Emre ATEŞ

Osman Gazi Köprüsü

Emre ATEŞ

Prof.Dr.Halil İnalcık’a ait tezden sonra Osmanlı Kuruluş Coğrafyası olarak Altınova önem kazandı.(veya kazanmalıydı.) İnalcık Hoca’nın, Söğüt’ü es geçmeden ‘devletleşme süreci’ açısından Ali Osman’ın kuruluşunu 1302’ye çekip Altınova’yı işaret etmesi bölge için önemli fırsatları beraberinde getirdi. Bölge için değişiklikler hissedilmeye başladı. Bölge de atılan adımlar bunun göstergesi oldu.

Yeterli miydi? Belki değildi ama samimiyetlerine inanarak önemsediğimi belirtmek isterim. Şu anda Karamürsel’de faaliyet gösterecek olup kuruluş aşamasında bulunan Yesevi Düşünce Eğitim, Kültür ve Sosyal Araştırmalar Merkezi(YEKSAM) bir çalışma yürütmektedir. Bu aşamanın hemen sonrasını yerel yönetimlere sunulacak proje yerel yönetimlere sunulacak. Bölgede milli bilnci ve tarihe aidiyet duygusunu geliştirecek projede, köprü ve isim meselesi maddelerden sadece bir tanesi. Gelelim köprü meselesine.

İzmir – İstanbul otoyol projesi kapsamında yapılan geçiş köprüsünde kısık sesle de olsa bir ad verme polemiği yaşandı. Ortaya atılan isimlerden önemseyeceğim isimler olduğu kadar dikkate değer bulmadığımda oldu.

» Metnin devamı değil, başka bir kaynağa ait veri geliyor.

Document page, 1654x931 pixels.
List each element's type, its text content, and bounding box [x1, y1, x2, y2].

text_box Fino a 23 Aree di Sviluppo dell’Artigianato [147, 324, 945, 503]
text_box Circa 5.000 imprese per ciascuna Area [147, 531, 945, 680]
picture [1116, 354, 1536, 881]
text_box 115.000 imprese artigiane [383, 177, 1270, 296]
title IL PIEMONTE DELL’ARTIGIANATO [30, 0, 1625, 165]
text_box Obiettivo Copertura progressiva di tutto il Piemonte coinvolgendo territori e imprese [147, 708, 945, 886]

Bir ara köprü inşaatında ölen Japon Mühendisin isminin verilmesi gündeme geldi. Duygusal bir refleks olarak ortaya koyulan bu fikre şahsım olarak hiç değer vermediğim gibi tepki de gösterdim. Altınova Belediye Başkanı Sn Metin Oral’ın bir önerisi oldu. Bu öneri, dikkate değerdi. Basın yoluyla Evliya Çelebi ismini zikretti. Başkan bu konuda ne kadar yol aldı bilemiyorum ama desteğe değer bir durumdu. Helanapolis ismini zikredenlere inat bir stadyuma Hersekzade Ahmet Paşa ismi verilmesi de bu samimiyetin referansı idi.

Şahsım olarak o ismi anlamlı bulsam da Osman Gazi’nin isminin verilmesinin bölgeye daha fazla etki edeceğine inanıyorum. Peki neden Osman Gazi Köprüsü?

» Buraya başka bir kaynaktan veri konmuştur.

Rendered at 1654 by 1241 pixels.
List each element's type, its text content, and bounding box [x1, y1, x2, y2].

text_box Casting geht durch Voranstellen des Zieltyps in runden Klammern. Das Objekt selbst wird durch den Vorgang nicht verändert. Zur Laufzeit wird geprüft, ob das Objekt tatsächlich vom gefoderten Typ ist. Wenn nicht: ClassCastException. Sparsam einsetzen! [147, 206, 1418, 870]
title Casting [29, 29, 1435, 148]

Temel sebep, toplumumuzun Osmanlı’ya karşı var olan sempatisidir. Bölgede yapılan Osman Bey Heykeli dahi takdir topladıysa bu fikrin vücuda getirilmesi de taraftar toplayacaktır. Daha sonra, İstanbul’da yapılacak havalimanı için Abdülhamid Han’ın; üçüncü köprü için Yavuz Selim Han’ın isimlerinin geçmesi dahi ayrı bir samimiyet, heves ve cesaret uyandırmıştır. Altınova’nın Söğüt kadar itibar kazanmasına da vesile olabilir diye düşünüyorum. Bu bağlamda gerekli yerlere buradan şifahen çağrımız olsun istiyorum. YEKSAM olarak gerek Bakanlık nezdinde gerekse de yerel yönetimler nezdinde temasların olacağını belirtmek isterim. Dernek olarak ne kadar etkili olunur bilemiyorum. En azından Hz İbrahim’e giden karınca misali safımızın belli olmasını sağlarız diye düşünüyorum. Aidyet duygusundan yoksun olduğumuz bu dönemde, milli kültürüne yabancı, tarih bilincinden uzak bir neslin yetişmesine engel olabilmek ya da durumu tersine çevirebilmek endişe taşımaktan başka bir niyette olmadığımızı belirterek saygılarım sunarım.

AKÇA KOCA STADI

İzmit’te yapılacak stadyumda da benzer konu yaşanacağı kesin. İsmet Paşa üzerinde yapılan ajitasyon ve samimiyetin siyasete kurban edilmesi yerelde bir kutuplaşma yarattı. İsmet Paşa Türk Tarihi açısından oldukça önemli bir simadır. Stadyuma verilecek farklı bir ismin Paşa’yı silme olarak algılandığı sürece bir adım ilerlenemeyeceği kesindir. Şahsi fikrim, Malatya’da İsmet Paşa’nın kullanılması daha etkili olacaktır. “Koca İli”, “Koca Eli” şeklinde Akçakoca’dan esinlenerek Kocaeli ismi vücuda gelmiştir. Bu sebeple, yapılacak olan stadyuma Akça Koca isminin verilmesi yerinde olacaktır. Yetkililere arzımdır.